Kekuatan utama Dr. Elviriadi terletak pada kemampuannya menyatukan tiga pilar utama: akademik, aktivisme, dan nilai keagamaan. Melalui keterlibatannya di PP Muhammadiyah, beliau menerjemahkan teologi lingkungan menjadi aksi nyata. Bagi beliau, menjaga hutan dan membela hak ulayat masyarakat adat bukan sekadar isu ekologi semata, melainkan manifestasi dari amanah ketuhanan untuk menjaga keseimbangan di muka bumi.
Dalam konteks Riau, Dr. Elviriadi dikenal sebagai "pendekar" bagi para petani kecil dan masyarakat adat yang seringkali kalah dalam sengketa lahan melawan korporasi besar. Beliau tidak ragu untuk pasang badan, baik sebagai saksi ahli di pengadilan maupun sebagai penggerak massa di lapangan. Keberaniannya menyuarakan kritik terhadap kebijakan pembangunan yang ekstraktif menunjukkan bahwa ia adalah seorang pengawal moral yang konsisten, yang tidak silau oleh kekuasaan atau kepentingan sesaat.
Diskusi kritisnya mengenai kepemimpinan daerah, termasuk pandangannya terhadap pemerintahan di Riau, mencerminkan ketajaman analisis politiknya. Beliau nampaknya memandang bahwa problem kepemimpinan bukan sekadar soal popularitas, melainkan sejauh mana seorang pemimpin memiliki nyali politik (political will) untuk menyelesaikan konflik lahan yang sudah menahun dan memihak pada keberlanjutan lingkungan hidup.
Secara keseluruhan, Dr. Elviriadi adalah representasi dari “intelektual organik” meminjam istilah Antonio Gramsci yaitu sosok terpelajar yang tidak berjarak dengan rakyatnya.
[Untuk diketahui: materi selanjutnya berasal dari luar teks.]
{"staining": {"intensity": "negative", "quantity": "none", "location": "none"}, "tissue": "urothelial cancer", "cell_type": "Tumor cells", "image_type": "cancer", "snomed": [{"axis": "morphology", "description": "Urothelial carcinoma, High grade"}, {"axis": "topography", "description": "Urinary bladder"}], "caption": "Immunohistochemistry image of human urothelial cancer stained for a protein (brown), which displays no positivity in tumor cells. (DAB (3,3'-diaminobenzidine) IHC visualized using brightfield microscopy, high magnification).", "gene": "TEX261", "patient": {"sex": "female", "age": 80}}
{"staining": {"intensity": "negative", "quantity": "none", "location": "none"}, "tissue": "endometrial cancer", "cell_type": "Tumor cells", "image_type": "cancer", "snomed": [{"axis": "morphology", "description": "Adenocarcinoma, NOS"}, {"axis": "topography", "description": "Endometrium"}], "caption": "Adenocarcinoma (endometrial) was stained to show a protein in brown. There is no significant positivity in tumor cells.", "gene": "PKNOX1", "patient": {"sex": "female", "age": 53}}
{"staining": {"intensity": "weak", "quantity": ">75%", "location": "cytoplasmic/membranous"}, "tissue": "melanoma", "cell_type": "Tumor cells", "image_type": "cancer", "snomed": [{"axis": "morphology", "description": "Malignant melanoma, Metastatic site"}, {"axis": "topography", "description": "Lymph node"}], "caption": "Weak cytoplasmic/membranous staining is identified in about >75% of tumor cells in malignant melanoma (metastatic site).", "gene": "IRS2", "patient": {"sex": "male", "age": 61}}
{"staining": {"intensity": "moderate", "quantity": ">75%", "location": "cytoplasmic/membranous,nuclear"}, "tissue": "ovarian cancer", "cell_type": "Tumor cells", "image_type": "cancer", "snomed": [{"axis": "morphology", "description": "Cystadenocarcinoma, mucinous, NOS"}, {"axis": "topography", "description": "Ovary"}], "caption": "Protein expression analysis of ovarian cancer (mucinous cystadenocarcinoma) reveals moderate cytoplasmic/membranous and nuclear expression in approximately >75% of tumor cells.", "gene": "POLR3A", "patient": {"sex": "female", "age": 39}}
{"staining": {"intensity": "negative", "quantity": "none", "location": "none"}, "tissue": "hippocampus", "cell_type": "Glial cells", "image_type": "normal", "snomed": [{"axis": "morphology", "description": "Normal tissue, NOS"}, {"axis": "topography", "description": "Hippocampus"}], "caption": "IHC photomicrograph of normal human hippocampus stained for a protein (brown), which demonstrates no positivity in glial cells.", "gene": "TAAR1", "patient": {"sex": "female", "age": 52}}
Beliau adalah jembatan antara teori hukum yang kaku dengan derita rakyat di tapak-tapak konflik. Di pundak sosok seperti beliaulah, harapan akan keadilan agraria dan pelestarian lingkungan di Bumi Lancang Kuning tetap terjaga.
Diskusi dengan tokoh sekaliber beliau tentu membuka banyak perspektif baru, terutama soal bagaimana hukum seringkali "tajam ke bawah" dalam isu lahan.